Trunyan village has been famous for their Pura Pancering Jagat (meaning ‘temple of the navel of the world’), but unfortunately visitors are not allowed inside. There is also a traditional couple Bali Aga-style housing and unique ‘Bale Agung’, where the council of elders makes their decisions. The great hall (as its meaning) is one of the largest traditional buildings on Bali. Other traditional architectural oddities include special boys’ and girls’ clubhouses (“Bale Truna” and “Bale Daha”), a pavilion where married women meet (Bale Loh), and a great wooden ferris wheel put in motion during ceremonial occasions.
The people keep hidden the 4-metre-high statue of ‘Ratu Gede Pusering Jagat’, the powerful patron guardian of the village. This megalithic statue is fiercely guarded and attributed with magical powers, and only viewed at the time of the temple ‘odalan, the anniversary ceremony that takes place in Trunyan around the October full moon.
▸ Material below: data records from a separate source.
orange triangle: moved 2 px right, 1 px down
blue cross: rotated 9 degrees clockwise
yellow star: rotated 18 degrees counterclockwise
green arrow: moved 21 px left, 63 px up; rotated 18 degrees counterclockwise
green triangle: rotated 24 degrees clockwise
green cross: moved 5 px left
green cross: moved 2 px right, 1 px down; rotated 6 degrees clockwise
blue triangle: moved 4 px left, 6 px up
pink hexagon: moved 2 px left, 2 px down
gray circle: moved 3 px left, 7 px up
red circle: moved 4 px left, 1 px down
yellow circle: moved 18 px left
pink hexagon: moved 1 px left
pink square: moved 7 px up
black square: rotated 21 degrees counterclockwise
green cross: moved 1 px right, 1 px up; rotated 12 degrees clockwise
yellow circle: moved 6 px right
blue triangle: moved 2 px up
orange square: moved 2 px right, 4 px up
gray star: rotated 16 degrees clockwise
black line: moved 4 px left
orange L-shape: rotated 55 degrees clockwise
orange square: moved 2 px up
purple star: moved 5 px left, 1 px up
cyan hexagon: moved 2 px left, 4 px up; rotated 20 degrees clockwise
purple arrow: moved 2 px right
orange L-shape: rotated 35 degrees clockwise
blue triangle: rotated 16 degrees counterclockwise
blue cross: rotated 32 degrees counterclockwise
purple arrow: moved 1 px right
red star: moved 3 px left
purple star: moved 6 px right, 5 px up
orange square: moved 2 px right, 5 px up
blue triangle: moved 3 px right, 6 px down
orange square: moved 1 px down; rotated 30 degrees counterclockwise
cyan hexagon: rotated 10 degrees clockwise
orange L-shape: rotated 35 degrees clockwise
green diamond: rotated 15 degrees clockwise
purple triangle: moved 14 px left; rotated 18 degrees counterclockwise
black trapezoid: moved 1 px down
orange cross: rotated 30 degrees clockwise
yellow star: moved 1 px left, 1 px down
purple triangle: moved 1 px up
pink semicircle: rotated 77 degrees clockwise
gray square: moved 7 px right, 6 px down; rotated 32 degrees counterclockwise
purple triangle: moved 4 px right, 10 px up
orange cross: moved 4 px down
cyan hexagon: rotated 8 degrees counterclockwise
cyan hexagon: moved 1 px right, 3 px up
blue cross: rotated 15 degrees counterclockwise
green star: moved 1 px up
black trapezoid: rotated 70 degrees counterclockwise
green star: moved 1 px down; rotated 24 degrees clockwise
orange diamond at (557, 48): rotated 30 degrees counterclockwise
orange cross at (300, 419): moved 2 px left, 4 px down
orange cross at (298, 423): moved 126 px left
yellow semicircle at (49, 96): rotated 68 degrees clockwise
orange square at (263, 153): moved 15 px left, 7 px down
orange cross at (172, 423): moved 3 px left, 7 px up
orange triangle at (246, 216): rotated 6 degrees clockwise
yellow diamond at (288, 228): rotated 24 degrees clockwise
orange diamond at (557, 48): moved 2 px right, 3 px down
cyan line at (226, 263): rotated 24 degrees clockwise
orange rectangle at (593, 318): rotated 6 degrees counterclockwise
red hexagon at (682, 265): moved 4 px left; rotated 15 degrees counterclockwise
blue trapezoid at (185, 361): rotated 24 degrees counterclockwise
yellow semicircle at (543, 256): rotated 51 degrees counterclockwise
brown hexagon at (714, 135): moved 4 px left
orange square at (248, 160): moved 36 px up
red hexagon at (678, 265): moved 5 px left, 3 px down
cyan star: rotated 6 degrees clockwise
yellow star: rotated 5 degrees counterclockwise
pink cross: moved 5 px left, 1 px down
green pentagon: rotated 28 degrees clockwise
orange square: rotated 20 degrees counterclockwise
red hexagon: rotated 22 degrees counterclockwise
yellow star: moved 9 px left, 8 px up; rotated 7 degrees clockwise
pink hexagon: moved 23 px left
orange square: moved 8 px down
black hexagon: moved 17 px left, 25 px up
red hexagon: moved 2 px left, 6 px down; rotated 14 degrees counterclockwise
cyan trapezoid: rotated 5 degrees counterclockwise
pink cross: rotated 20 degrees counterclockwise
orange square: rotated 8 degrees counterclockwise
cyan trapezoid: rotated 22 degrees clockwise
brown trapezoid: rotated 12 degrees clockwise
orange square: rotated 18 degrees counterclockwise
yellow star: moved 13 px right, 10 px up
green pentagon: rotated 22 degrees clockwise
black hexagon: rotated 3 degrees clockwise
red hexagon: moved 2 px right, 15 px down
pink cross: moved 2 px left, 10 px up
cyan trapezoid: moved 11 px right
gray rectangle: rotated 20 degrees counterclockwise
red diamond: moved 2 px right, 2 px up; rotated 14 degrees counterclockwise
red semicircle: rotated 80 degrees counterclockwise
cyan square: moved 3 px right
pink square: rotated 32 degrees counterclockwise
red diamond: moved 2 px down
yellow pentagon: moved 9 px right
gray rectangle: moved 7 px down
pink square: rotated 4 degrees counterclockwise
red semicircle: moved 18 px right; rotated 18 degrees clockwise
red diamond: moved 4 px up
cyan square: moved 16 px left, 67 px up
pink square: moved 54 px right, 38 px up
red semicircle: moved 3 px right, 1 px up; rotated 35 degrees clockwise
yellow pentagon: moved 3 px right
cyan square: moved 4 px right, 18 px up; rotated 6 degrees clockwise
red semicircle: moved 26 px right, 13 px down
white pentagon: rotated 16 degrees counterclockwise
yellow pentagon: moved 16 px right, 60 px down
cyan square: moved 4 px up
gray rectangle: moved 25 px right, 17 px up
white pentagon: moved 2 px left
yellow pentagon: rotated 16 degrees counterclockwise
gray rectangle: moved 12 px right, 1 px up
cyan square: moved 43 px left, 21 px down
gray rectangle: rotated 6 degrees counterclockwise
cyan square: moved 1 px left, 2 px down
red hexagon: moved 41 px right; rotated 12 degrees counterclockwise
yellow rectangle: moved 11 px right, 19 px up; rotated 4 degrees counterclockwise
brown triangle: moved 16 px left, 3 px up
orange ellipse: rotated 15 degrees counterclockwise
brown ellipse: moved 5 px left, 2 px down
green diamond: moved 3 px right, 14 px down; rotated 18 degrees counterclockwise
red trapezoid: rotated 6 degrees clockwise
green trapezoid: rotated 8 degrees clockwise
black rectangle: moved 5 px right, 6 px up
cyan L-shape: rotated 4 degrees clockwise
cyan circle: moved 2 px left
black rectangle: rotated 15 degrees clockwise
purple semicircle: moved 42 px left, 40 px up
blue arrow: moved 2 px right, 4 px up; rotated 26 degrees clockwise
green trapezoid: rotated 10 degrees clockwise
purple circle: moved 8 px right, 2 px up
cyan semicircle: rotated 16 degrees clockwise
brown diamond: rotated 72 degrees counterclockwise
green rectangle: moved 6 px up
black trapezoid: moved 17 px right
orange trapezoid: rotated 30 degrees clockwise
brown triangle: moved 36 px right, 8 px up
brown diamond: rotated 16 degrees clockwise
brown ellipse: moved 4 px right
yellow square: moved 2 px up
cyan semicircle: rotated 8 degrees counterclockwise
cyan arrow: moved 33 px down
But it is a mysterious cemetery that is separated by the lake near sub-village Kuban that attracts the biggest attention. Only accessible by boat, the ancient site has no path along steep walls of the crater rim at all. There, the air is clammy and the atmosphere is heavy and eerie. Spectacular view of this green mountain backdrop and deep blue lake with Mt. Batur to the east was a treat: not many people get to see Bali’s most active volcano.
Today, tourists flock to the locality, now collectively known as Kintamani, to experience the other side of Bali. Trunyan villages and cemetery together with the panoramic scenery of the mountain and lake offer different vacation option.
  
so a brief explanation regarding the Trunyan. We wish could be one of the alternatives for your visit to Bali.